Porque el Taller no es lugar donde se puede construir, como según el modelo Beaux-Arts sí era posible pintar, esculpir y modelar en los talleres de pintura y escultura.

Se hace necesario entonces llenar la brecha entre las invenciones seductoras producidas en el Taller y la realidad construida por la otra, lo cual se ha intentado a lo largo del tiempo y sobre todo recientemente de diversas formas, todas ellas muy incompletas, que proponen un contacto del estudiante con obras en curso, o crean tiempos de práctica previos al grado final. Actividades que están muy lejos de suplir el indispensable conocimiento del mundo real de la construcción, no sólo de su tradición sino de las condiciones en las que se realiza. Y menos aún la participación en su incremento, en el ejercicio de construir. Objetivos que están fuera del alcance de la enseñanza académica y sin embargo son los únicos que hacen posible que a través de la experiencia personal la información recibida se transforme en cultura. Los que consideramos años de aprendizaje transcurridos en el medio universitario dejan fuera el conocimiento y participación en lo-que-se-construye-y-se-ha-construido, a lo que verdaderamente completa la formación del arquitecto.

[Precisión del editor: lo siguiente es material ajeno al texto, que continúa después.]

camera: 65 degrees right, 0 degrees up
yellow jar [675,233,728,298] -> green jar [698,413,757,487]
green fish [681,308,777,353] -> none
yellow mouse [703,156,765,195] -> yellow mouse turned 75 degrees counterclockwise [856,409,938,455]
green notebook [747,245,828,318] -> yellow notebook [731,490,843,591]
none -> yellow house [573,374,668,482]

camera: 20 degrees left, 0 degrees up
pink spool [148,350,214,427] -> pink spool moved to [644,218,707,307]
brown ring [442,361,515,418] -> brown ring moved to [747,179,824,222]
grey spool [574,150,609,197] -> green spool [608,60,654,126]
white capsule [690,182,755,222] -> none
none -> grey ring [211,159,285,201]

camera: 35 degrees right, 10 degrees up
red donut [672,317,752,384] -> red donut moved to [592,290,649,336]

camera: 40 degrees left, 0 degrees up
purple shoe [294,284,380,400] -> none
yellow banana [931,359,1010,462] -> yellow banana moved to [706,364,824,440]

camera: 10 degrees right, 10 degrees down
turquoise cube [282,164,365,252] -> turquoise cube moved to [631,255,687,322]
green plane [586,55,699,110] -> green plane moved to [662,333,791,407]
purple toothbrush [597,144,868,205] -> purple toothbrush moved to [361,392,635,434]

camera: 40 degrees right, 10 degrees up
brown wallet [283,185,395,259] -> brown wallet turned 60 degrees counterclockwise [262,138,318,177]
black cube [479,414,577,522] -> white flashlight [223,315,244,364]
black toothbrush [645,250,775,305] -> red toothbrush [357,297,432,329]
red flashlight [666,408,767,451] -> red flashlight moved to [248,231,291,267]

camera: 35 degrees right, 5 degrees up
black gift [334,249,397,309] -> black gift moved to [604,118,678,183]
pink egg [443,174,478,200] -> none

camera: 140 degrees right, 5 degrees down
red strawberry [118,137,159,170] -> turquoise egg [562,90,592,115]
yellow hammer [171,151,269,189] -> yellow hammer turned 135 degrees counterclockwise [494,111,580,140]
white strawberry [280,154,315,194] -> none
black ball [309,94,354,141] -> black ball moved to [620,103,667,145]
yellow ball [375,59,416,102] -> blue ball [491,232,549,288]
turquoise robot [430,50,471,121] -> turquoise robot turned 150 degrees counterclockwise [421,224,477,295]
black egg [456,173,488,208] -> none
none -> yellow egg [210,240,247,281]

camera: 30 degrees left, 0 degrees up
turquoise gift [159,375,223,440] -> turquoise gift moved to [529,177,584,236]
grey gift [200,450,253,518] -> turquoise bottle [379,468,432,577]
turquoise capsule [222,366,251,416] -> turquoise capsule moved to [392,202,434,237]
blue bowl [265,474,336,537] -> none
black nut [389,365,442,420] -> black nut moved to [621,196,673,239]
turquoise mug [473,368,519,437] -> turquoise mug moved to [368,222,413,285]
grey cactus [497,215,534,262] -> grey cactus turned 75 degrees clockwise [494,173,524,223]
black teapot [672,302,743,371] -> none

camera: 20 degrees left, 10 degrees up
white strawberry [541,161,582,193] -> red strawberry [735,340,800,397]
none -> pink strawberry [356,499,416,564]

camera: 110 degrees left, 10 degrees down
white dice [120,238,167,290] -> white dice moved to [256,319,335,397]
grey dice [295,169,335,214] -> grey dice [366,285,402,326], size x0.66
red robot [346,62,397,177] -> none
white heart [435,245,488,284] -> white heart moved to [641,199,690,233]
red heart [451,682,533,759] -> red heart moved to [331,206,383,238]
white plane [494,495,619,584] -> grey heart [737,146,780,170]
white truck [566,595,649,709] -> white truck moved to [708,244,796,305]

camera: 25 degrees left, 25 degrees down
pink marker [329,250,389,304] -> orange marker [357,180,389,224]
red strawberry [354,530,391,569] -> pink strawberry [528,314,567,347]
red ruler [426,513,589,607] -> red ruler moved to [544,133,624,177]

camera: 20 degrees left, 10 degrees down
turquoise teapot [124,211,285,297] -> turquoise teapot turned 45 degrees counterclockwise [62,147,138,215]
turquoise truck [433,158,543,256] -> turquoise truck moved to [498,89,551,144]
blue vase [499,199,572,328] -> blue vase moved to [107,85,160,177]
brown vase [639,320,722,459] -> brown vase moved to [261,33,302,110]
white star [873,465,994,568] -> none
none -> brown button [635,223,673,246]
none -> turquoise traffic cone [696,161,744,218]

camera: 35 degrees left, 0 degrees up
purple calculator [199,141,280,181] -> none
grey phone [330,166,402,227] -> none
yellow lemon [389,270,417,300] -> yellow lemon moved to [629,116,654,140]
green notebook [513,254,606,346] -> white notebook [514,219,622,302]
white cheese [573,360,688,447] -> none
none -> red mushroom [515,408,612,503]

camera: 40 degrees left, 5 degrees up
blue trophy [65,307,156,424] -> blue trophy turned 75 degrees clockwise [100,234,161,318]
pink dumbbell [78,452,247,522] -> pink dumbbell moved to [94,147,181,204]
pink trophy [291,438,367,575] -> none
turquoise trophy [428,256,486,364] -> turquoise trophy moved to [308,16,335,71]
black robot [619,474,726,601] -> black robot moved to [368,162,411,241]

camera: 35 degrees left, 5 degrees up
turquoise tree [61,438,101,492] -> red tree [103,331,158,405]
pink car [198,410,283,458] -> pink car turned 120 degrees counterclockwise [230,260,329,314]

Y llegamos así al punto clave de lo que han sido estas reflexiones: es la sociedad, el patrimonio construido que la caracteriza, su cultura de la construcción, la tradición que en ella se ha formado, la historia, las incidencias a las que ha estado sometido el ejercicio del arquitecto, la disposición al debate y el intercambio de ideas, la apertura reflexiva hacia lo hecho en otras partes, todo ese complejo conjunto de hechos y actitudes, lo que determina y condiciona la formación del arquitecto y el papel que la arquitectura ocupa en una sociedad cualquiera.

Hacernos conscientes de ello nos ayudará a entender mejor lo que nos ha tocado vivir aquí como arquitectos.